Thank you both. I try to work in notebooks and not worry about setting up CLI’s. (I’m using a CEPH S3 bucket)
For the record, here are 3 ways I uploaded the same 14 GB Zarr file, with
base_dir = "my/full/path/"
zarr_directory = "my.zarr"
endpoint_url='http://my_url:my_port'
os.environ['AWS_ACCESS_KEY_ID'] = access_key
os.environ['AWS_SECRET_ACCESS_KEY'] = secret_access_key
s3 = s3fs.S3FileSystem(key=access_key,
secret=secret_access_key,
endpoint_url=endpoint_url
)
fs = fsspec.filesystem('s3', endpoint_url=endpoint_url)
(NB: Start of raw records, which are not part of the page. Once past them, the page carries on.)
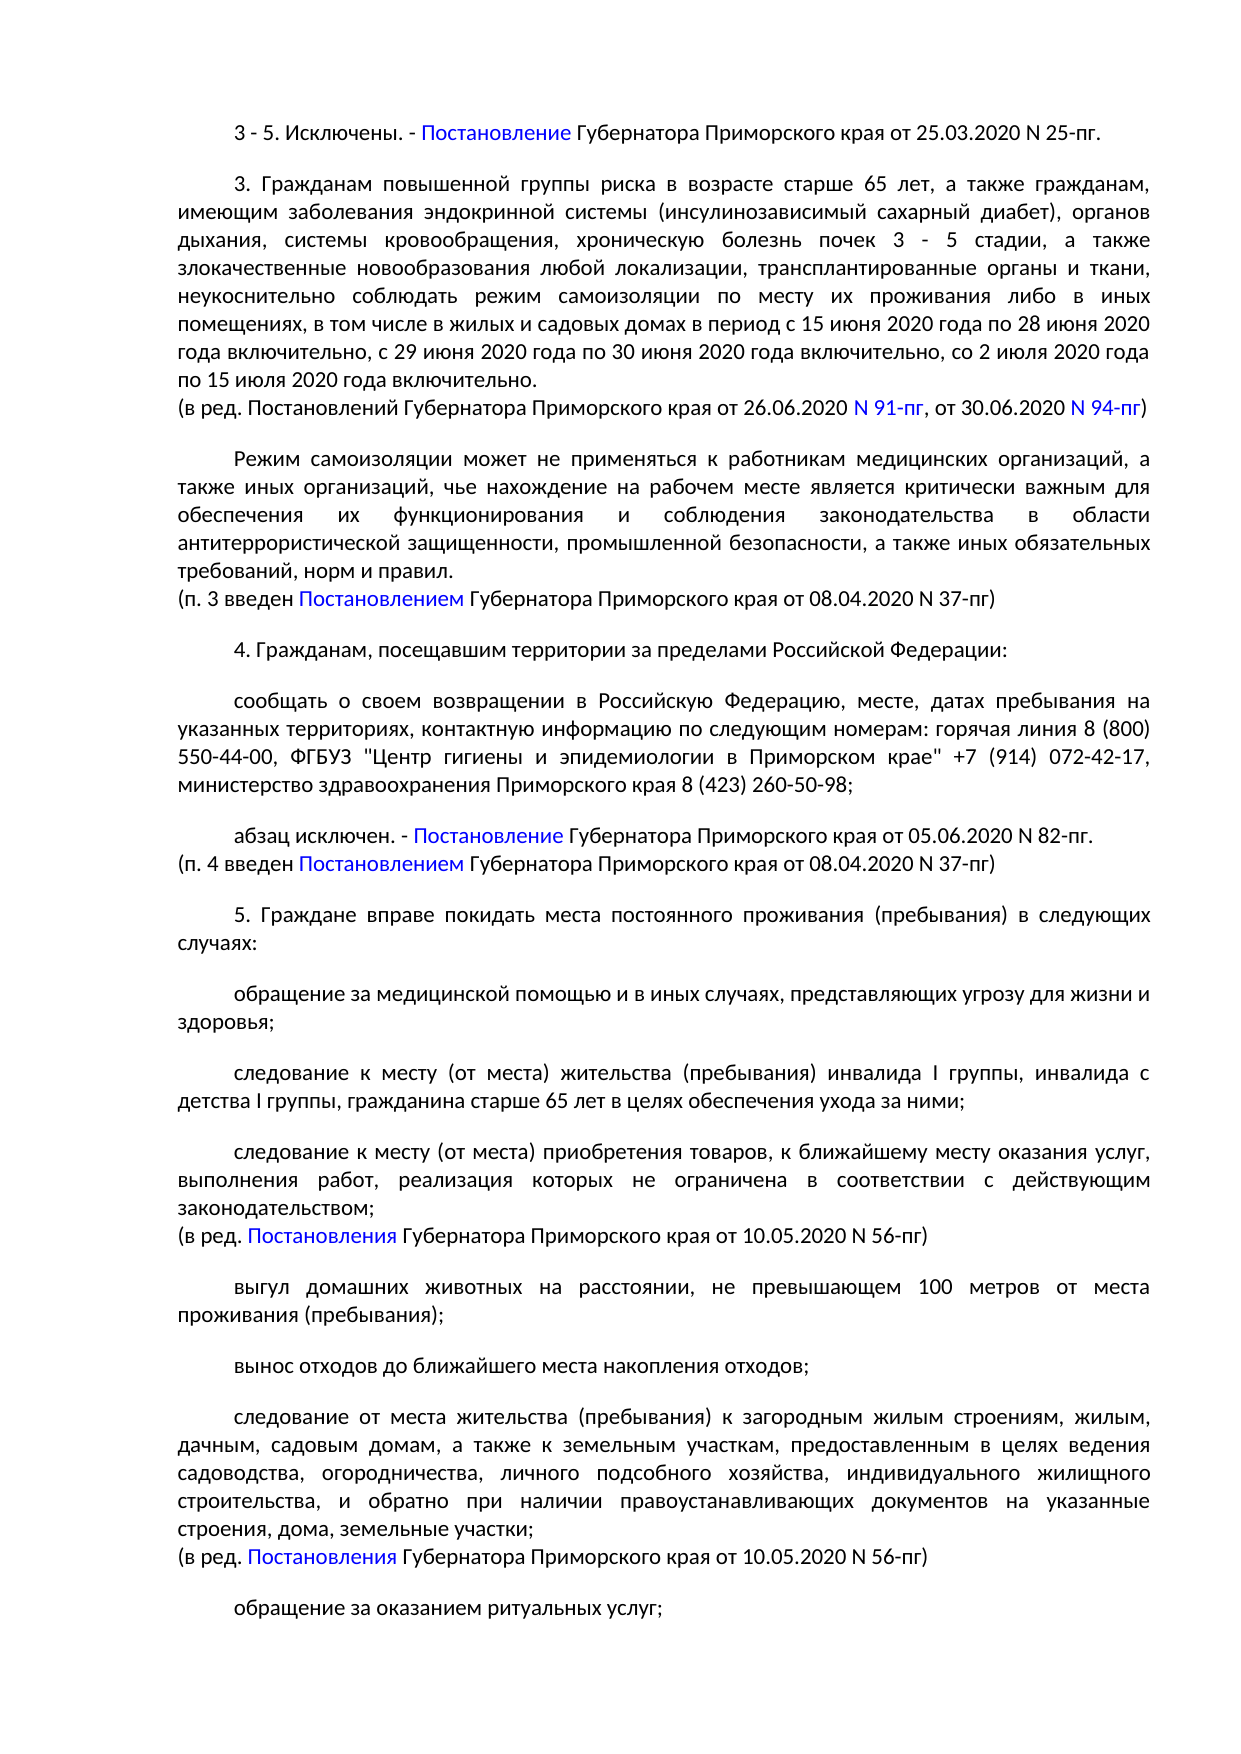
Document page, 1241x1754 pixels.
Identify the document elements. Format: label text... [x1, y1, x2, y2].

text (в ред. Постановления Губернатора Приморского края от 10.05.2020 N 56-пг) [177, 1221, 1152, 1249]
text следование от места жительства (пребывания) к загородным жилым строениям, жилым, дачным, садовым домам, а также к земельным участкам, предоставленным в целях ведения садоводства, огородничества, личного подсобного хозяйства, индивидуального жилищного строительства, и обратно при наличии правоустанавливающих документов на указанные строения, дома, земельные участки; [177, 1402, 1152, 1542]
text вынос отходов до ближайшего места накопления отходов; [177, 1351, 1152, 1379]
text 3 - 5. Исключены. - Постановление Губернатора Приморского края от 25.03.2020 N 25-пг. [177, 118, 1152, 146]
text Режим самоизоляции может не применяться к работникам медицинских организаций, а также иных организаций, чье нахождение на рабочем месте является критически важным для обеспечения их функционирования и соблюдения законодательства в области антитеррористической защищенности, промышленной безопасности, а также иных обязательных требований, норм и правил. [177, 444, 1152, 584]
text выгул домашних животных на расстоянии, не превышающем 100 метров от места проживания (пребывания); [177, 1272, 1152, 1328]
text (в ред. Постановления Губернатора Приморского края от 10.05.2020 N 56-пг) [177, 1542, 1152, 1570]
text 5. Граждане вправе покидать места постоянного проживания (пребывания) в следующих случаях: [177, 900, 1152, 956]
text обращение за оказанием ритуальных услуг; [177, 1593, 1152, 1621]
text следование к месту (от места) приобретения товаров, к ближайшему месту оказания услуг, выполнения работ, реализация которых не ограничена в соответствии с действующим законодательством; [177, 1137, 1152, 1221]
text (п. 3 введен Постановлением Губернатора Приморского края от 08.04.2020 N 37-пг) [177, 584, 1152, 612]
text (в ред. Постановлений Губернатора Приморского края от 26.06.2020 N 91-пг, от 30.06.2020 N 94-пг) [177, 393, 1152, 421]
text 4. Гражданам, посещавшим территории за пределами Российской Федерации: [177, 635, 1152, 663]
text 3. Гражданам повышенной группы риска в возрасте старше 65 лет, а также гражданам, имеющим заболевания эндокринной системы (инсулинозависимый сахарный диабет), органов дыхания, системы кровообращения, хроническую болезнь почек 3 - 5 стадии, а также злокачественные новообразования любой локализации, трансплантированные органы и ткани, неукоснительно соблюдать режим самоизоляции по месту их проживания либо в иных помещениях, в том числе в жилых и садовых домах в период с 15 июня 2020 года по 28 июня 2020 года включительно, с 29 июня 2020 года по 30 июня 2020 года включительно, со 2 июля 2020 года по 15 июля 2020 года включительно. [177, 169, 1152, 393]
text следование к месту (от места) жительства (пребывания) инвалида I группы, инвалида с детства I группы, гражданина старше 65 лет в целях обеспечения ухода за ними; [177, 1058, 1152, 1114]
text обращение за медицинской помощью и в иных случаях, представляющих угрозу для жизни и здоровья; [177, 979, 1152, 1035]
text (п. 4 введен Постановлением Губернатора Приморского края от 08.04.2020 N 37-пг) [177, 849, 1152, 877]
text абзац исключен. - Постановление Губернатора Приморского края от 05.06.2020 N 82-пг. [177, 821, 1152, 849]
text сообщать о своем возвращении в Российскую Федерацию, месте, датах пребывания на указанных территориях, контактную информацию по следующим номерам: горячая линия 8 (800) 550-44-00, ФГБУЗ "Центр гигиены и эпидемиологии в Приморском крае" +7 (914) 072-42-17, министерство здравоохранения Приморского края 8 (423) 260-50-98; [177, 686, 1152, 798]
local_zarr_dir = base_dir + zarr_directory
fsspec way
fs.put(local_zarr_dir, "zarr-fsspec", recursive=True)
zarr-fsspec bucket gets :
Total Objects: 3091
Total Size: 13.3 GiB
Zarr way
store1 = zarr.DirectoryStore(base_dir + zarr_directory) # Source store
store2 = s3fs.S3Map(root='zarr-tt', s3=s3, check=False)
zarr.copy_store(store1, store2,if_exists='replace')
zarr-tt bucket gets :
Total Objects: 3091
Total Size: 13.3 GiB
Fuse mount way
In a fresh directory mounted to the zarr-fuse
bucket and copying the file into that mounted directory.
zarr-fuse bucket gets:
Total Objects: 3095
Total Size: 13.2 GiB
I end up with buckets without the Zarr filename, which I can of course fix before uploading contents, but it makes the copying trickier than for example copying a PMTile or a COG.
How much of an access penalty would I get if I were to use a gzipped Zarr, which would get me a “filename with the contents inside” ?
Cheers